TRY IT
The answer must consist of every line below that holds the word "pixels".

RECORDS FOR THIS TASK
===
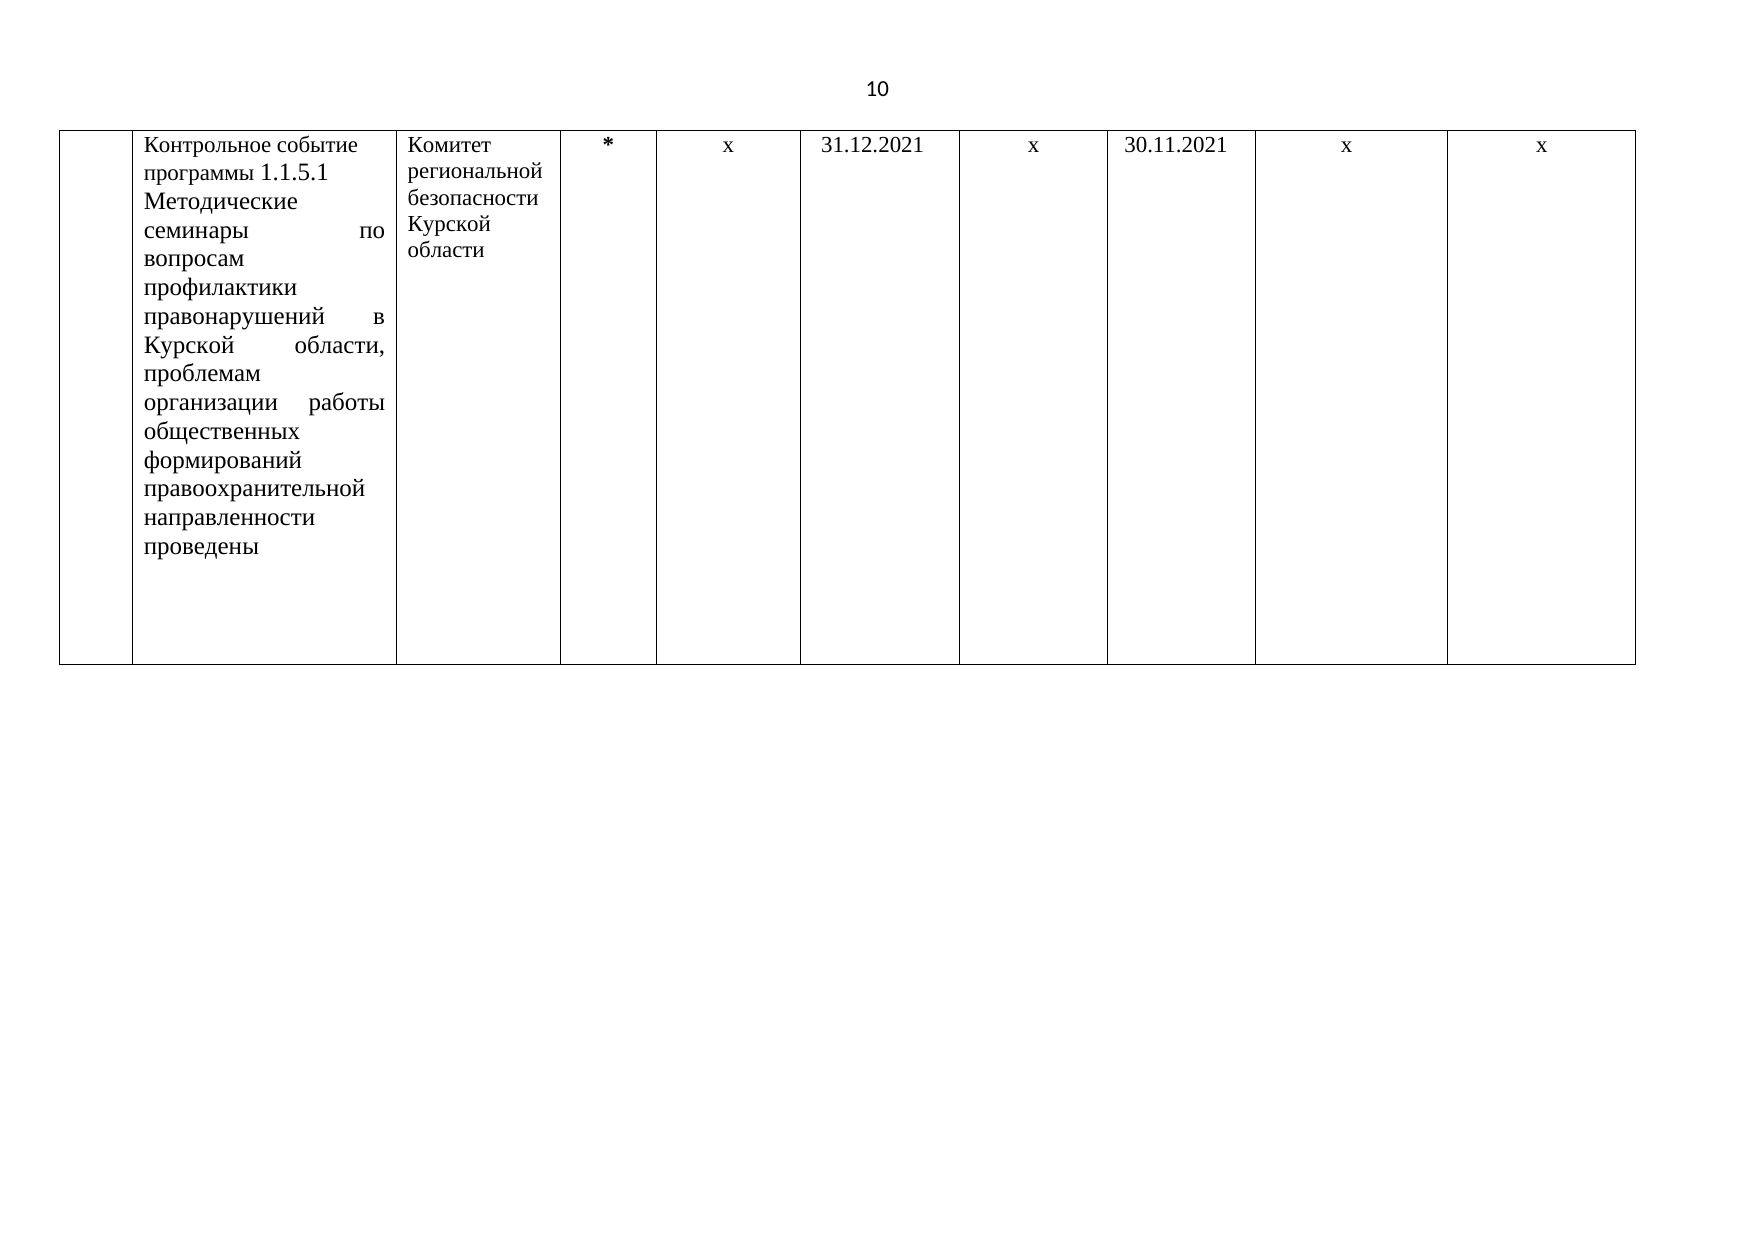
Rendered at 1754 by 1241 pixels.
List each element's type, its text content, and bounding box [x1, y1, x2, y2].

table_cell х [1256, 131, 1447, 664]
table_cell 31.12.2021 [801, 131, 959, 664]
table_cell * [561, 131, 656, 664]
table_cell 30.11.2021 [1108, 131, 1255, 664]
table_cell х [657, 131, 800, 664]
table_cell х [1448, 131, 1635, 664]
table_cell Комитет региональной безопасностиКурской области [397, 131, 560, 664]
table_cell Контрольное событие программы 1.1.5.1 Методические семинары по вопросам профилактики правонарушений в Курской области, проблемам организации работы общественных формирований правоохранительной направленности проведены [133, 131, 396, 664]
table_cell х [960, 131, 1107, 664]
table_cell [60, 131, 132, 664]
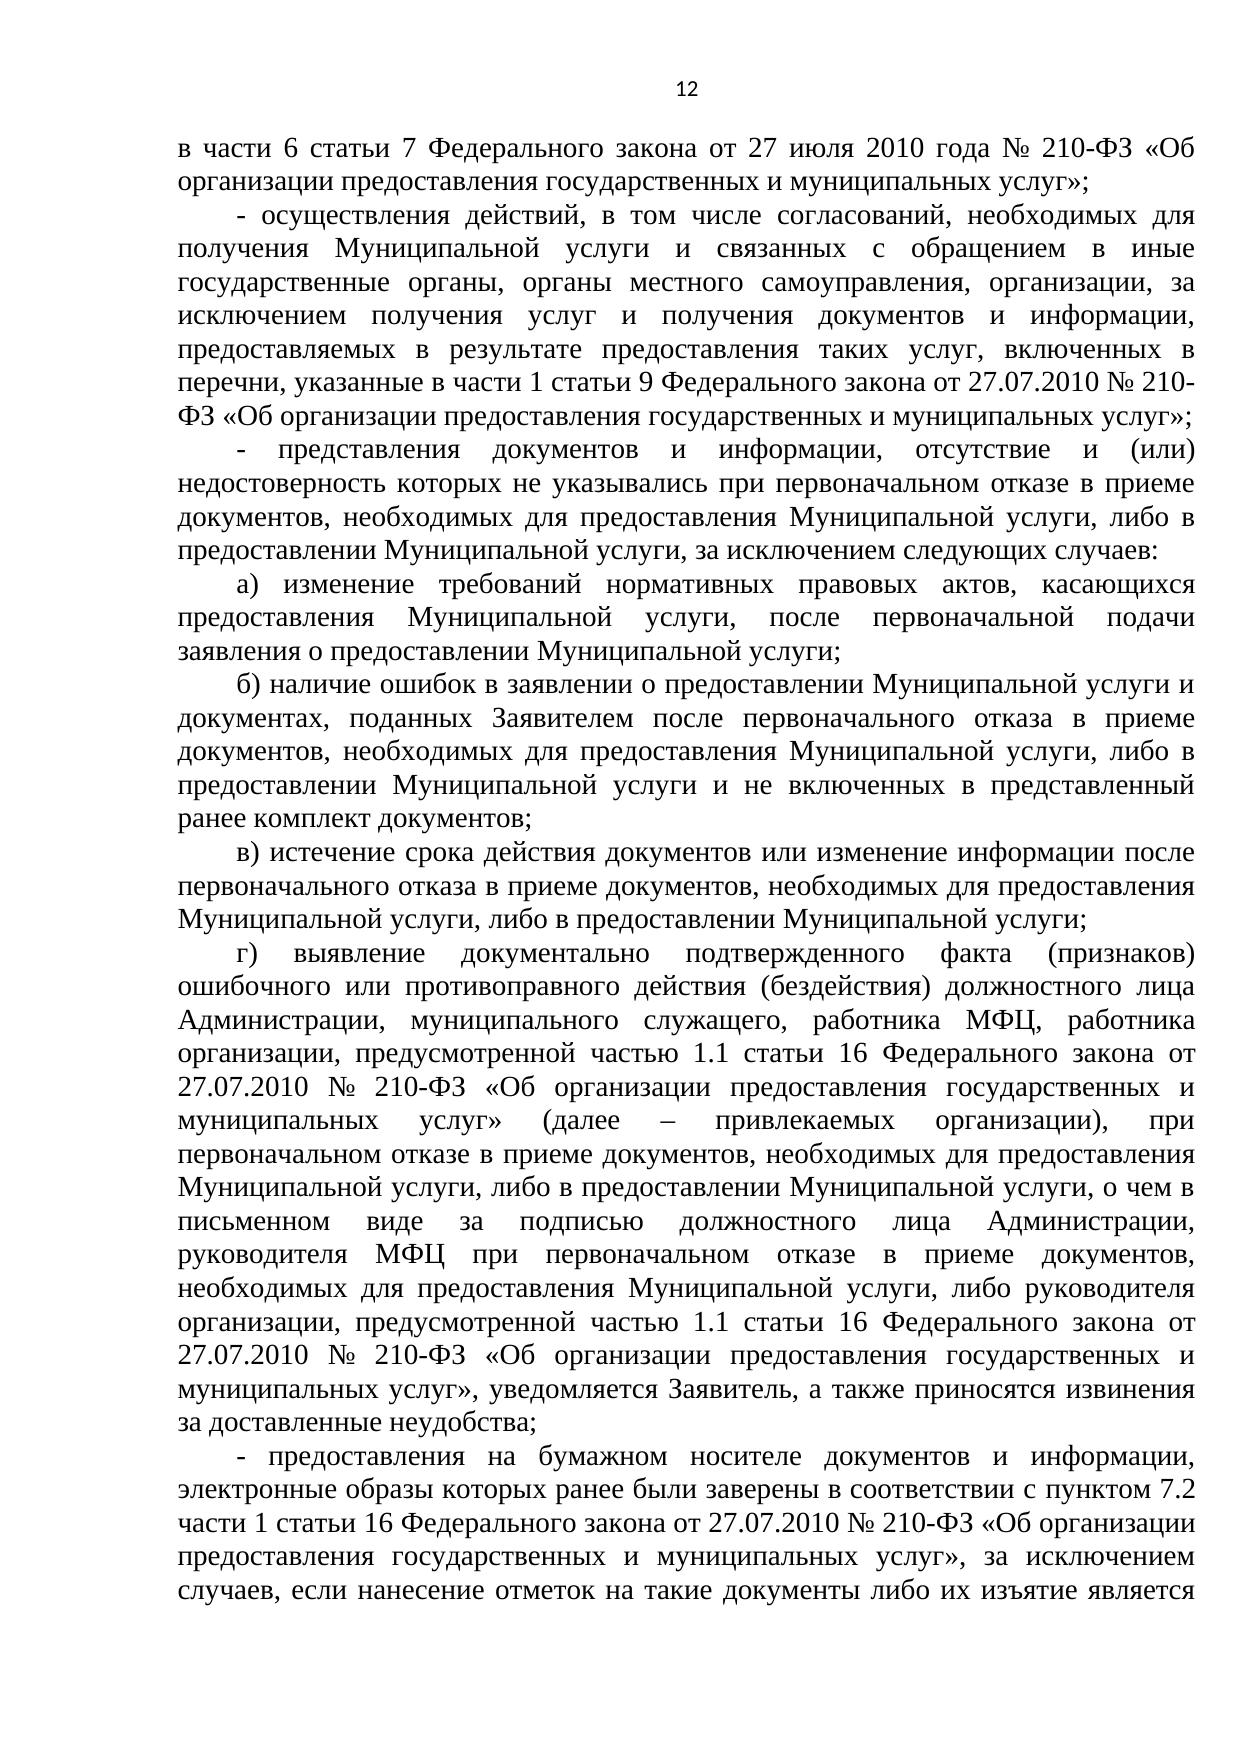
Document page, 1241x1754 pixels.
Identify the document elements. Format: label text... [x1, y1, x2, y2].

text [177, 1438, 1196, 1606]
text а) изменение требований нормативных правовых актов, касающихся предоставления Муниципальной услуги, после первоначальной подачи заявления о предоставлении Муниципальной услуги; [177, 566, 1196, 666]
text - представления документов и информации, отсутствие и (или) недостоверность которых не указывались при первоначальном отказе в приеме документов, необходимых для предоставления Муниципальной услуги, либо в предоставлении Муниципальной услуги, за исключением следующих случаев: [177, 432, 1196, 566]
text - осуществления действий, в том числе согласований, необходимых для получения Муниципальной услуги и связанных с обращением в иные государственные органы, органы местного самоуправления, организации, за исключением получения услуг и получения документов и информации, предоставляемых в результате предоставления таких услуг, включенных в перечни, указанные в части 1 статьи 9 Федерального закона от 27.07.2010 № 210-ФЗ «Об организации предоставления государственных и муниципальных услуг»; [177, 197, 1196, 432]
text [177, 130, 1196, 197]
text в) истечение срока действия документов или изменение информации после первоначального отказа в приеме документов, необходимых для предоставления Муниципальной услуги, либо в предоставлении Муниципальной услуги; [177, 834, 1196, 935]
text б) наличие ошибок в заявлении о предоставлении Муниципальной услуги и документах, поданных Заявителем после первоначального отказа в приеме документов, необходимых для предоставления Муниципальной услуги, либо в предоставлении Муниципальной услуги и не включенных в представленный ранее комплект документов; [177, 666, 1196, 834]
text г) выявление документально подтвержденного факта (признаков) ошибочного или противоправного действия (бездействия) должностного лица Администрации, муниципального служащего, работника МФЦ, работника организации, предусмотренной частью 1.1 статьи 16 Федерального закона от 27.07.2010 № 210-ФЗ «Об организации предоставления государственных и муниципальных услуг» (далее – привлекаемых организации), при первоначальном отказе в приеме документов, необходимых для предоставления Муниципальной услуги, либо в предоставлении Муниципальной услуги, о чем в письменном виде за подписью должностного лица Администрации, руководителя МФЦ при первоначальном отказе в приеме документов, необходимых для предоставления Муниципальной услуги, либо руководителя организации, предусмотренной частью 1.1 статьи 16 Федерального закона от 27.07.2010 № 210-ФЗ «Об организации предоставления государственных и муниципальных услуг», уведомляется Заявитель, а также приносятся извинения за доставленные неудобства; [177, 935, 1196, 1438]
===
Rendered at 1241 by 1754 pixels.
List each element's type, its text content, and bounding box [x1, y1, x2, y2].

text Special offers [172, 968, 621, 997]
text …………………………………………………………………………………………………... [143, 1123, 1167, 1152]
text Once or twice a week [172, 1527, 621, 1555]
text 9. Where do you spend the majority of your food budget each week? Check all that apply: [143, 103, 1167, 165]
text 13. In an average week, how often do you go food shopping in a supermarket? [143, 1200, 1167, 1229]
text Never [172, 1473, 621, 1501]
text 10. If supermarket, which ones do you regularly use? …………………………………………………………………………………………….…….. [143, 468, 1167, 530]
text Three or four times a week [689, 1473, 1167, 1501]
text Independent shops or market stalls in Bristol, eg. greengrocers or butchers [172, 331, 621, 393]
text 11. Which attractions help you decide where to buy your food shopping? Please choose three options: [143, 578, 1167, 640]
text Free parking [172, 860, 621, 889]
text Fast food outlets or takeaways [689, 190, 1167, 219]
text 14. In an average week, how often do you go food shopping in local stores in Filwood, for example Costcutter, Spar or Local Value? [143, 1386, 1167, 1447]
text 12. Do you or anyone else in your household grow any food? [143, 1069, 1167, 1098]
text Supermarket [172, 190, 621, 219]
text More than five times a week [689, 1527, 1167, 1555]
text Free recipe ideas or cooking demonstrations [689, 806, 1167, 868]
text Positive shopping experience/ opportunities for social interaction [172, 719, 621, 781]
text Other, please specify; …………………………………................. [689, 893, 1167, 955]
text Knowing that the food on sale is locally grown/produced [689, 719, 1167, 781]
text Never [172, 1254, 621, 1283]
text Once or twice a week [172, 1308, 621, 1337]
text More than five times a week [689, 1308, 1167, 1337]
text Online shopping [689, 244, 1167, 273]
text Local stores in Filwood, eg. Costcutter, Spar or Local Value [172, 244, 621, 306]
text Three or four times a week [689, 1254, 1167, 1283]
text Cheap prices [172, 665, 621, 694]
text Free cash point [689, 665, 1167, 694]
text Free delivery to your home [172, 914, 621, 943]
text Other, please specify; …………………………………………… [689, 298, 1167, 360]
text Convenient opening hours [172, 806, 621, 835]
===
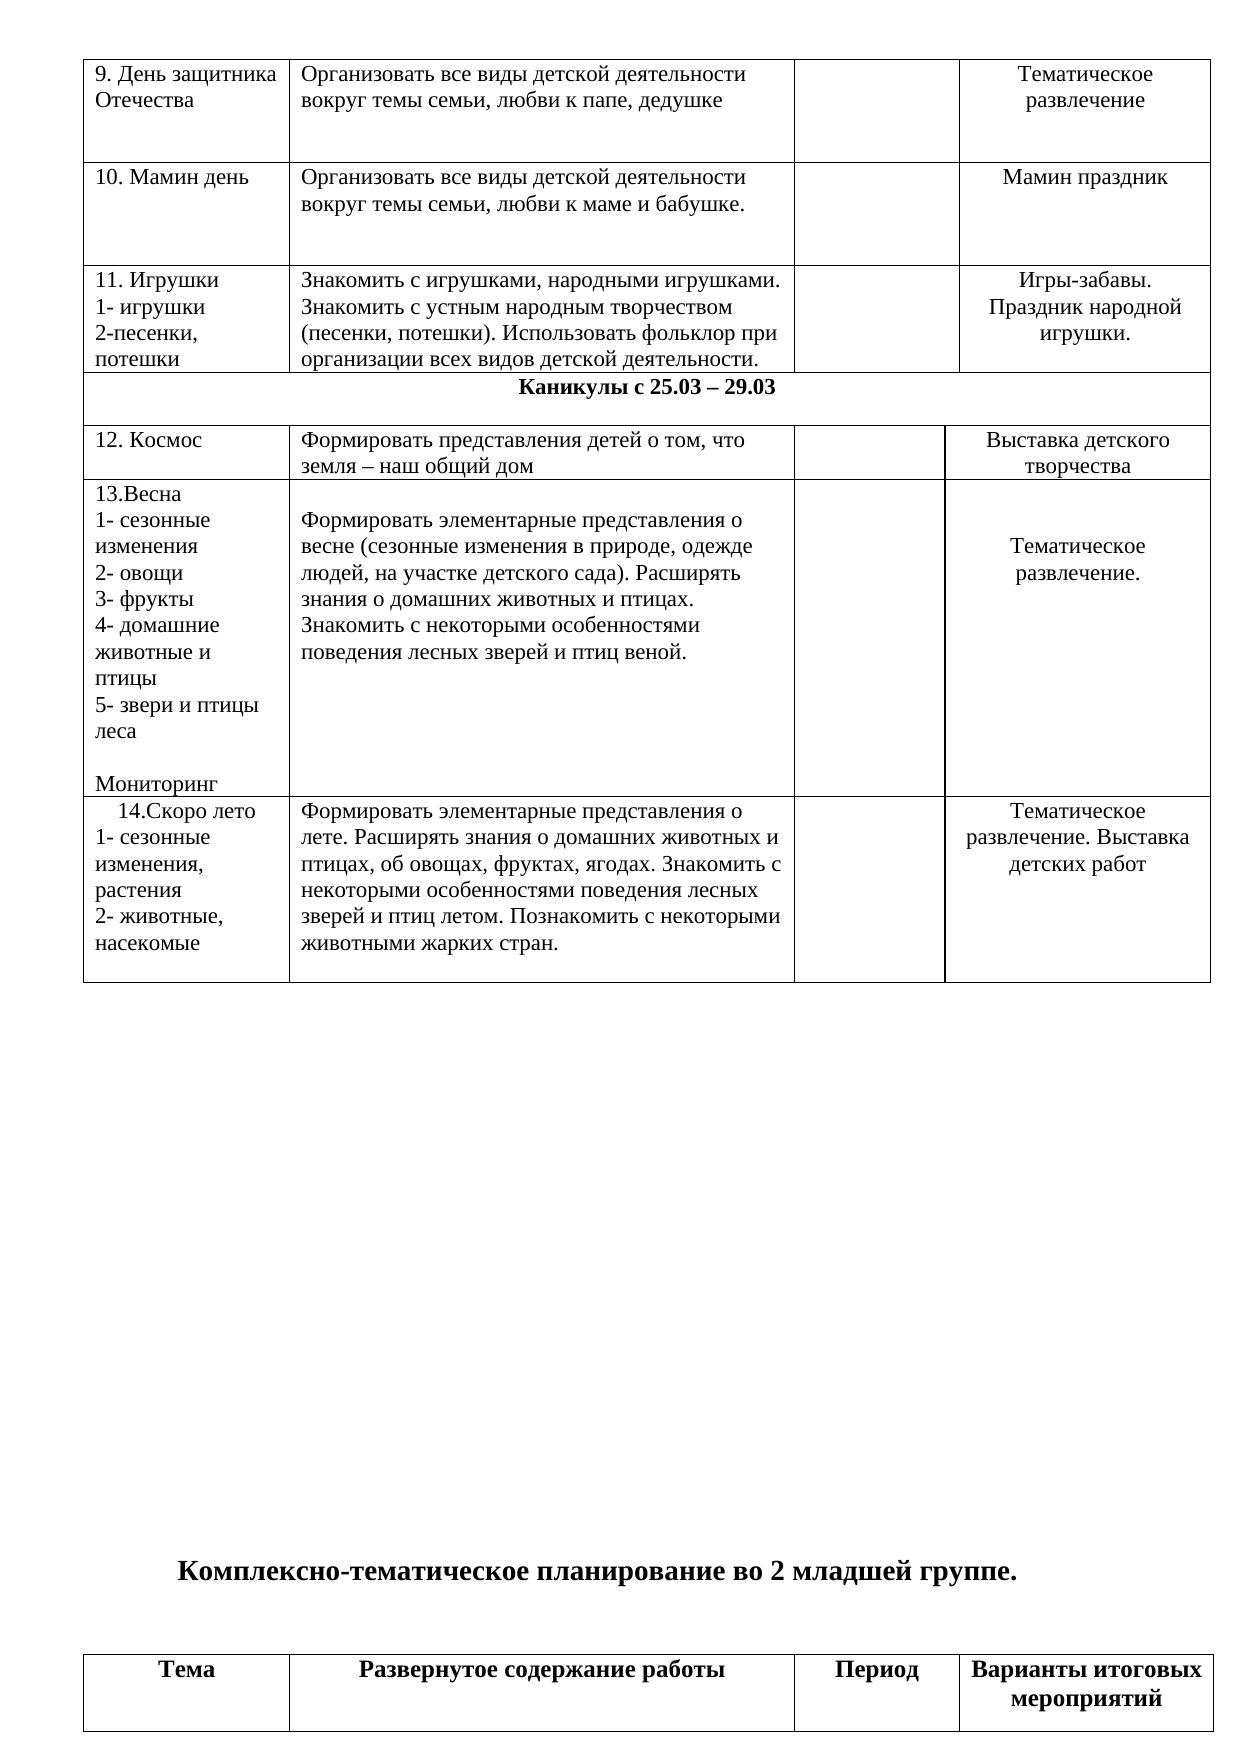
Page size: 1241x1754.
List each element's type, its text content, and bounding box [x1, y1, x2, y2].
===
OUTPUT
Rendered at 1754 by 1241 pixels.
Document page, 1241x1754 pixels.
Rendered at 1241 by 1754 pixels.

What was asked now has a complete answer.